◆ TASK LIST:
[a] List every code identifier (mechanism, struct, or field name) that appears in the eager aggregation thread excerpt.
[b] In the eager aggregation thread excerpt, when does the quoted reply say the EAGER_AGGREGATE_RATIO mechanism was introduced?

◆ SUPPLIED PASSAGE:

────────────────

I had forgotten about that, and again, fair point, but I'm concerned
that it might not be a broad enough base of queries to test against.
(7 isn't a very large number.)

> Actually, I introduced the EAGER_AGGREGATE_RATIO mechanism in October
> to limit the planning effort for eager aggregation. For more details,
> please see [2].

OK, I missed this, but...

> And I don't think it's correct to say that we create a partially
> grouped rel for every baserel and every joinrel. This patch includes
> a bunch of logic to determine whether it's appropriate to create a
> grouped rel for a base or join rel. Furthermore, with the
> EAGER_AGGREGATE_RATIO mechanism, even if creating a grouped rel is
> possible, we will skip it if the grouped paths are considered not
> useful. All of these measures help reduce the number of grouped
> paths as well as the grouped relations in many cases where eager
> aggregation would not help a lot.

...it looks to me like EAGER_AGGREGATE_RATIO is used to set the
RelAggInfo's agg_useful field, which seems like it happens after the
RelOptInfo has already been created. I had been looking for something
that would avoid creating the RelOptInfo in the first place and I
didn't see it.

> Based on the TPC-DS benchmark results, I don't see "a lot of overhead"

────────────────

◆ INFORMATION SUPPLIED:
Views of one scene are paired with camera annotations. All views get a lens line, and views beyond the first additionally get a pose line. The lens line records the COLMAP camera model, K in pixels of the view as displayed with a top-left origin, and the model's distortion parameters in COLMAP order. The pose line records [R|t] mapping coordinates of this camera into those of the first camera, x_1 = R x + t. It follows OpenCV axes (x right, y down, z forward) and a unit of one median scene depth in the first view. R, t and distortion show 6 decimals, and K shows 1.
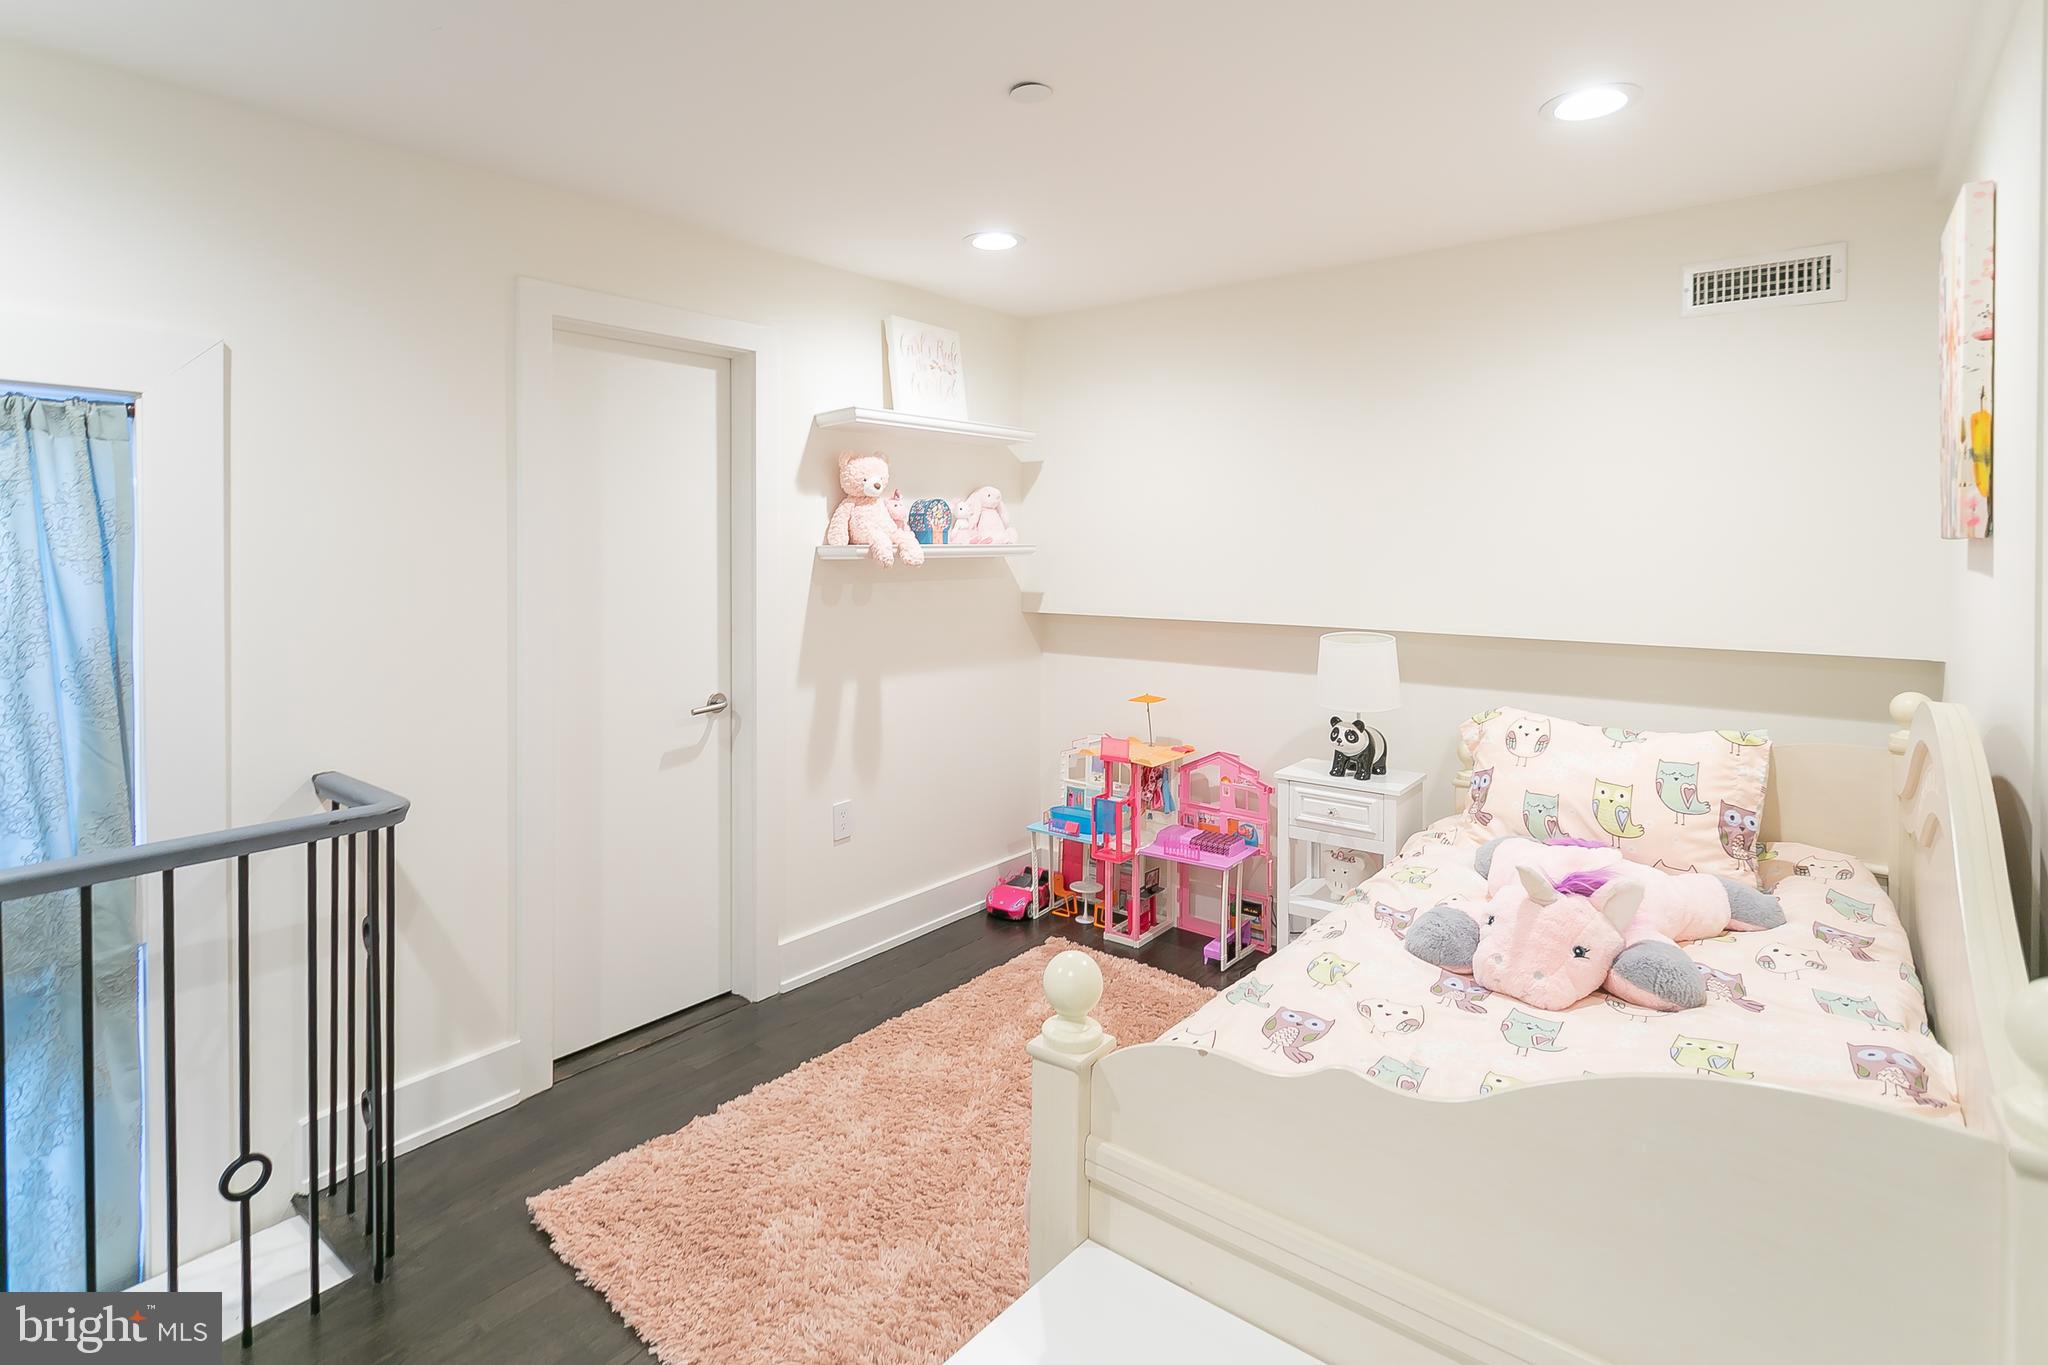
lens RADIAL K [[995.8, 0, 1116.9], [0, 995.8, 561.2], [0, 0, 1]] dist [0.011925, 0.000065]
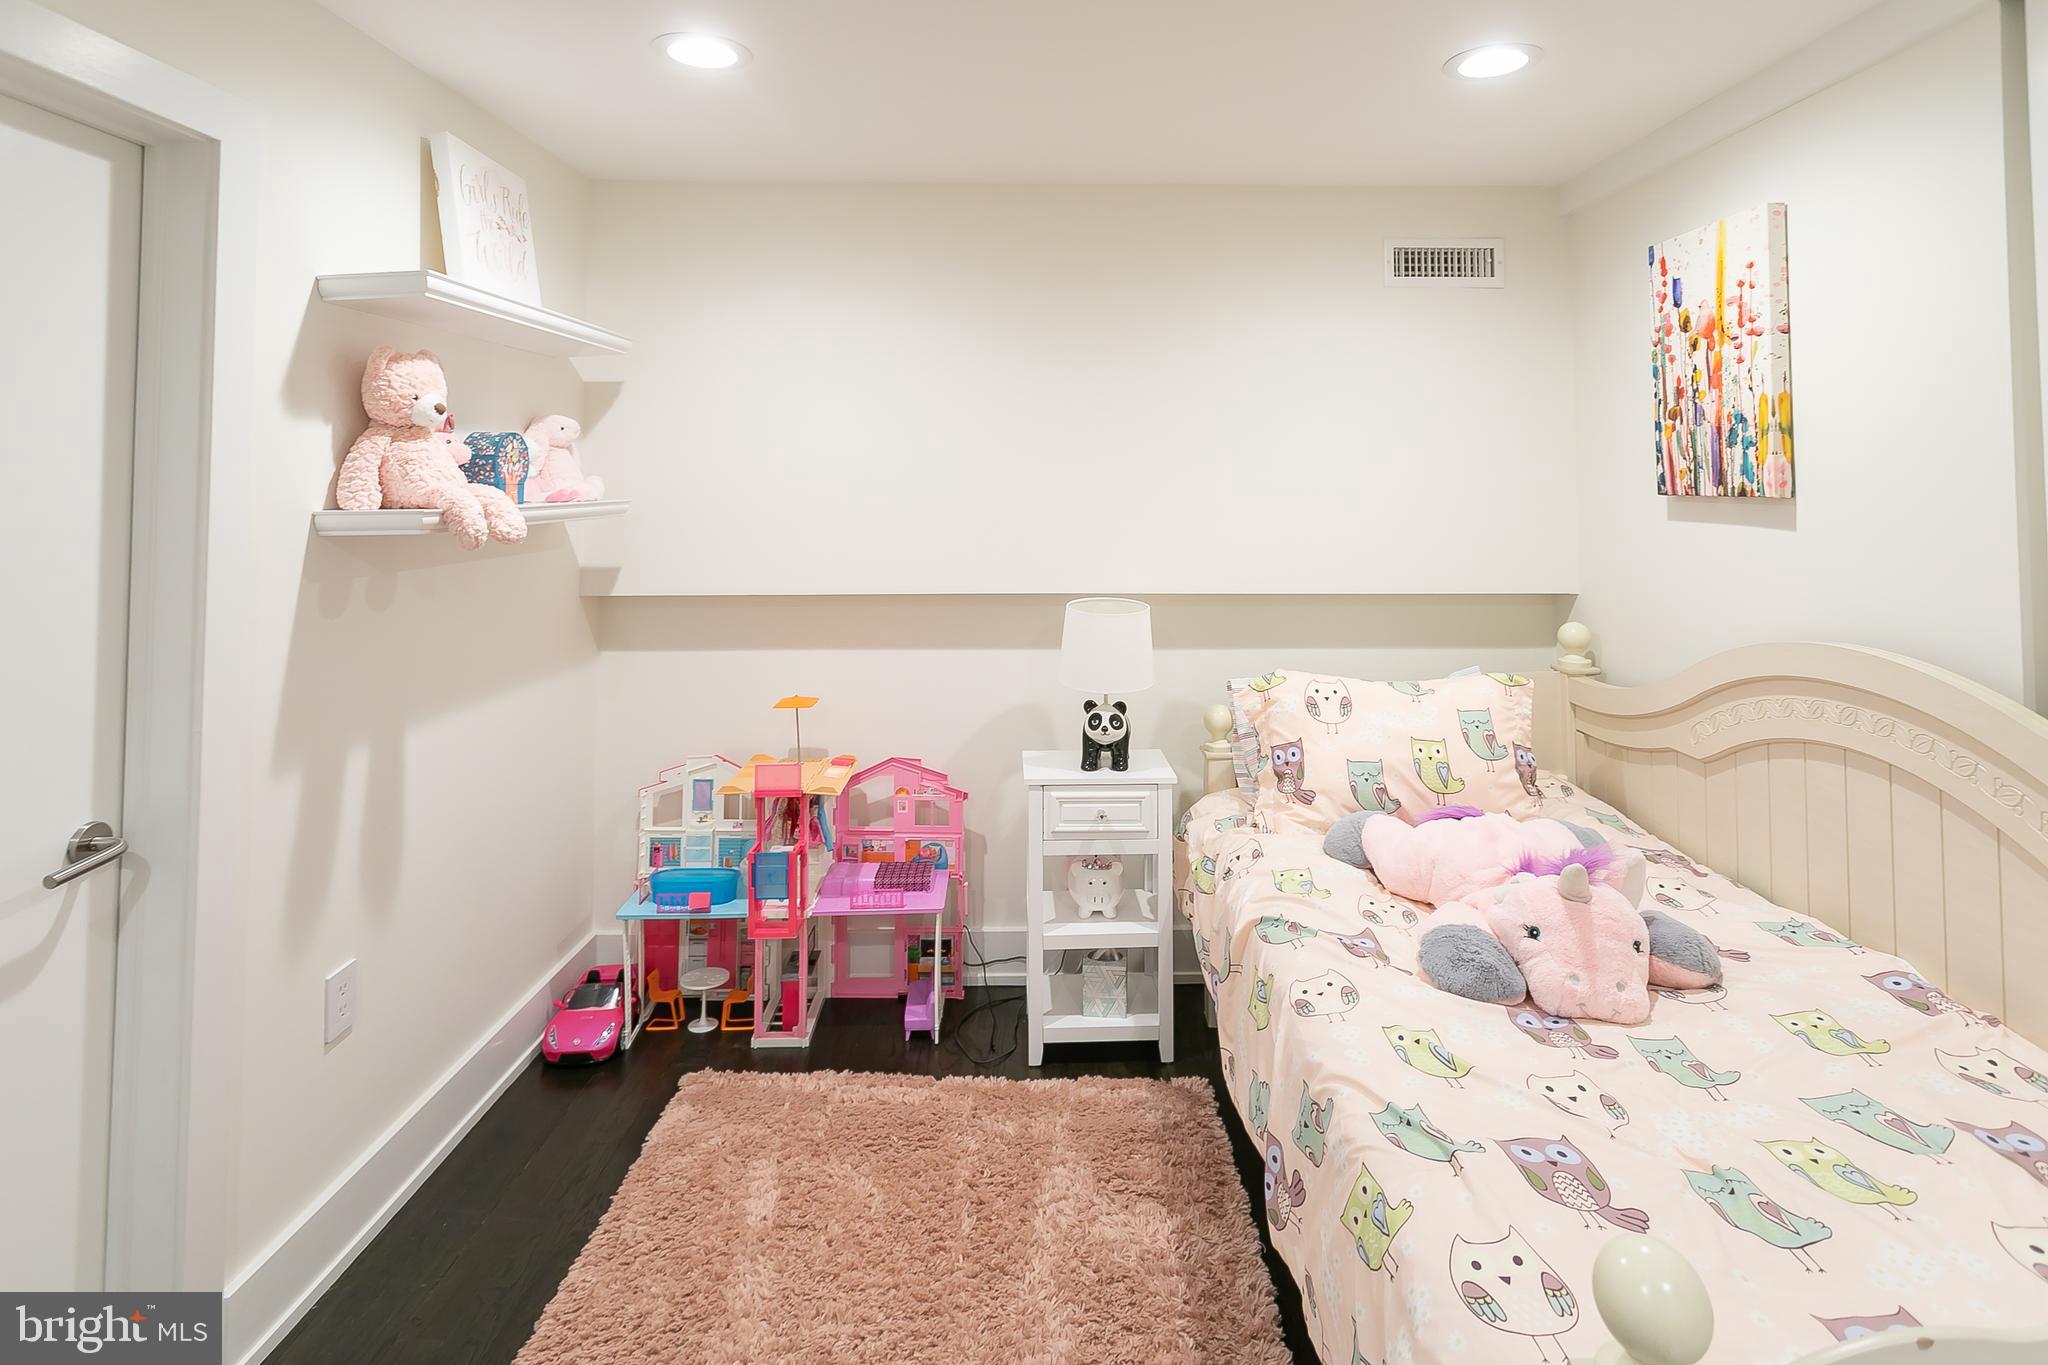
lens RADIAL K [[968.6, 0, 1029.1], [0, 968.6, 457.4], [0, 0, 1]] dist [-0.000548, -0.000248]
pose [[0.803025, 0.015198, 0.595751, -0.319188], [0.008698, 0.999269, -0.037216, -0.021186], [-0.595881, 0.035067, 0.802306, 0.358310]]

────────────────

◆ RESULTS OF THE EXERCISE:
[a] EAGER_AGGREGATE_RATIO, RelAggInfo, agg_useful, RelOptInfo

[b] In October.